(Beginning of Data records)

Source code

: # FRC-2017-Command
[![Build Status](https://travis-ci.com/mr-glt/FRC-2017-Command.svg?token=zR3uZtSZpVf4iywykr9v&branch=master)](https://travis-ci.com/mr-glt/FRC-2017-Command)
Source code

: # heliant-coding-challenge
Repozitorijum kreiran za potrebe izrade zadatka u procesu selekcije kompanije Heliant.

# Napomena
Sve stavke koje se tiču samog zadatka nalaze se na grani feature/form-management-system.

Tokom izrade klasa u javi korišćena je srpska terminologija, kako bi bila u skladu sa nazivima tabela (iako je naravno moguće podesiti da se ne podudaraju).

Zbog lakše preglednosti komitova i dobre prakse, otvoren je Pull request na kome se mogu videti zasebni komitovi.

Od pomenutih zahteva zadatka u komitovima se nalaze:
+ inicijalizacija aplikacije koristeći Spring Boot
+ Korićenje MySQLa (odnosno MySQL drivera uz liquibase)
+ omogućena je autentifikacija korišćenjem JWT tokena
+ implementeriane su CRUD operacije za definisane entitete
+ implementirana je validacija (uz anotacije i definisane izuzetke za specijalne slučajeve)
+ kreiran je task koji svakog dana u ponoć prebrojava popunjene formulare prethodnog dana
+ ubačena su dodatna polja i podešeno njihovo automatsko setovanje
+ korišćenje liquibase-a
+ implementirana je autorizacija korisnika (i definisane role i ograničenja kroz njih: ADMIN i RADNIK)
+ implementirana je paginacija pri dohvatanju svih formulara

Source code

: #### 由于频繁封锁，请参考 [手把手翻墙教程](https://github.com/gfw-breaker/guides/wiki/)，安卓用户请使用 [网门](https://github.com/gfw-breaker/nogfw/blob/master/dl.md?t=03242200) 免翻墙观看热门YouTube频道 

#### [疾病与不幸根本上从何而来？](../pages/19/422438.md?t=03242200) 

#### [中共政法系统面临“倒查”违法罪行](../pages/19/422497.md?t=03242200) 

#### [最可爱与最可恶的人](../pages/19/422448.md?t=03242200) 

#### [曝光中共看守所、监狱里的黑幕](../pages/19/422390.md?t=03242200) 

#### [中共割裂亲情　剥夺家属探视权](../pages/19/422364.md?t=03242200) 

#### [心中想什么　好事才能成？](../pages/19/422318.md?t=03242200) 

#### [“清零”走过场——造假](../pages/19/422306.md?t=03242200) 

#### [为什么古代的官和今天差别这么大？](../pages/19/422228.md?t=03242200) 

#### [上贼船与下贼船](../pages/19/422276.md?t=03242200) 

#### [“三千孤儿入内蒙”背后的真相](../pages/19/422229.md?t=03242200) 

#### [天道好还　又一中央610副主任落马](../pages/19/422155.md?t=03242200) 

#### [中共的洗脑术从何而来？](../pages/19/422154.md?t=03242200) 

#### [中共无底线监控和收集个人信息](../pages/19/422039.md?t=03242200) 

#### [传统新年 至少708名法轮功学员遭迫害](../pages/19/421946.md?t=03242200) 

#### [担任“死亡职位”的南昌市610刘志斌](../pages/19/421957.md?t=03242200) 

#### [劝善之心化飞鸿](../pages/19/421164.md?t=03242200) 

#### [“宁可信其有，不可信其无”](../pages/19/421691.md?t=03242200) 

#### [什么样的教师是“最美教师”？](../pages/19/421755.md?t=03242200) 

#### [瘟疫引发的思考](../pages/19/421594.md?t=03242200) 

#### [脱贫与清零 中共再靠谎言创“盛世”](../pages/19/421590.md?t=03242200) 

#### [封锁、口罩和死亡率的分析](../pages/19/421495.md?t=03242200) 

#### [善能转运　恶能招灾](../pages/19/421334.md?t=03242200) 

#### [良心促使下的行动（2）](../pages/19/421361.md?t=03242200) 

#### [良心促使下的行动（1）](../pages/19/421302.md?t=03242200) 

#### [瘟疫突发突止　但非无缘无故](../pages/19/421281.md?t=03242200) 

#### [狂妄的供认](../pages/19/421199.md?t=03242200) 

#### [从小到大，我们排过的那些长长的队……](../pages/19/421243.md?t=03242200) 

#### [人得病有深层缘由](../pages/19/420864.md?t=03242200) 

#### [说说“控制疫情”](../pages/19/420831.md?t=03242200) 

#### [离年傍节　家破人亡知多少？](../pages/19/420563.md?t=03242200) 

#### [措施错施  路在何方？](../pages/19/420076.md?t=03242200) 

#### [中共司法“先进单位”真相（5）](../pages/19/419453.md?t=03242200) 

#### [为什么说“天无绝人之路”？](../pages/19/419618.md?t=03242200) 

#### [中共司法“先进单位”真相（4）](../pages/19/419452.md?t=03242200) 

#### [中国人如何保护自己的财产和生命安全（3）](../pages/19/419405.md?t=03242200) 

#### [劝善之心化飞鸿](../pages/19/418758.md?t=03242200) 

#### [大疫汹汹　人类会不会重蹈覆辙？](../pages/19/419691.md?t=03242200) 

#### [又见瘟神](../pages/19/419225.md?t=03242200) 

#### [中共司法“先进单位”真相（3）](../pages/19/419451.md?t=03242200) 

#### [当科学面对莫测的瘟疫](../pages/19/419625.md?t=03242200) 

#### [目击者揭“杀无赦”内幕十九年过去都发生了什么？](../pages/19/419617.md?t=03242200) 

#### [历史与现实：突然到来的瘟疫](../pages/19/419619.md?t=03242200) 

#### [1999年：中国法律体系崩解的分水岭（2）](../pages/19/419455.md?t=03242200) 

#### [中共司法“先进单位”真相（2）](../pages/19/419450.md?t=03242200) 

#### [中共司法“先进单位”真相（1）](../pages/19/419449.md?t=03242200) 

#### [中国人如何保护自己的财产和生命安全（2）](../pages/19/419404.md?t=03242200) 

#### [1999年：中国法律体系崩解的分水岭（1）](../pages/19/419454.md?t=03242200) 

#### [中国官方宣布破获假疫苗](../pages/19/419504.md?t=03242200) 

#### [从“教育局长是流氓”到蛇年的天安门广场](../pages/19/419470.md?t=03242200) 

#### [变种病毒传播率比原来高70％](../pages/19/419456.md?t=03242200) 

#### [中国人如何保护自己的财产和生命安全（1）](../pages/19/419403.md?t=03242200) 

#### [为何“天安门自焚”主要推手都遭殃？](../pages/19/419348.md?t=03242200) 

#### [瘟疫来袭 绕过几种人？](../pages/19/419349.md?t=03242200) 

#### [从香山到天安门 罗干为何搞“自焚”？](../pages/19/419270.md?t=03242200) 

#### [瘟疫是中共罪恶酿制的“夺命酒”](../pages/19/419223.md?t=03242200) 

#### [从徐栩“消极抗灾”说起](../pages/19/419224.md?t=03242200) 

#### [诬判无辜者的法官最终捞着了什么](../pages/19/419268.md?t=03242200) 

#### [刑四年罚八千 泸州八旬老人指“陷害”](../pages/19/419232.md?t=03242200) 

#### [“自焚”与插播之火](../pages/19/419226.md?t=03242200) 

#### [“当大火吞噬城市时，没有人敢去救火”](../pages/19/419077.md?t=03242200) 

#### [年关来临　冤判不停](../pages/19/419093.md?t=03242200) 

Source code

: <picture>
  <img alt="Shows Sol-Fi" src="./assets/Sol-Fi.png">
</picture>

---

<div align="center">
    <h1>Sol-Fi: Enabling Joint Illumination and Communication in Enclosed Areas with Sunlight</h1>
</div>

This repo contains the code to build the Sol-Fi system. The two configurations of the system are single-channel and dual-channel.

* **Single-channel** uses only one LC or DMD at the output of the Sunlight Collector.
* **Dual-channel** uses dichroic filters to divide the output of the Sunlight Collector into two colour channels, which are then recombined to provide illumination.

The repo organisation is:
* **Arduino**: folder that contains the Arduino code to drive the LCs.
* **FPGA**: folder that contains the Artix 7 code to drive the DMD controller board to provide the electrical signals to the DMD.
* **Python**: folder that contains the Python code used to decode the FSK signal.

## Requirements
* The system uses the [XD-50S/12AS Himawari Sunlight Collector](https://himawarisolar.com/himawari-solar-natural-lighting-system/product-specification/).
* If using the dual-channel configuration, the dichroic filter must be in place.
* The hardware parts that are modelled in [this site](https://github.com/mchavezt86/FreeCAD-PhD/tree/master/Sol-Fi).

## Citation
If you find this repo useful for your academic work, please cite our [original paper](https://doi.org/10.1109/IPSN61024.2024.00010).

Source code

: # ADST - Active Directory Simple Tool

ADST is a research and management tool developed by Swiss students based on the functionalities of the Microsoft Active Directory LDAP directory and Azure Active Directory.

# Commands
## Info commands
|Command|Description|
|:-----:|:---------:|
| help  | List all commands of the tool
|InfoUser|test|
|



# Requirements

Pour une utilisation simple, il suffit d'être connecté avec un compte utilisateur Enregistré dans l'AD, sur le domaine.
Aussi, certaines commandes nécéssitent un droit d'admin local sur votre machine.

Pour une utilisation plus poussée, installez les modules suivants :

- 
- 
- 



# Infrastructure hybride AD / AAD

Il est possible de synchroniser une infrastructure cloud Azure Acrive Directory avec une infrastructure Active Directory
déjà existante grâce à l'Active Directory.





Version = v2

(End of Data records)

Job item. Tally the lines in the records above that contain the string "system", matching case exactly. Give only the number.

Finished exercise. 3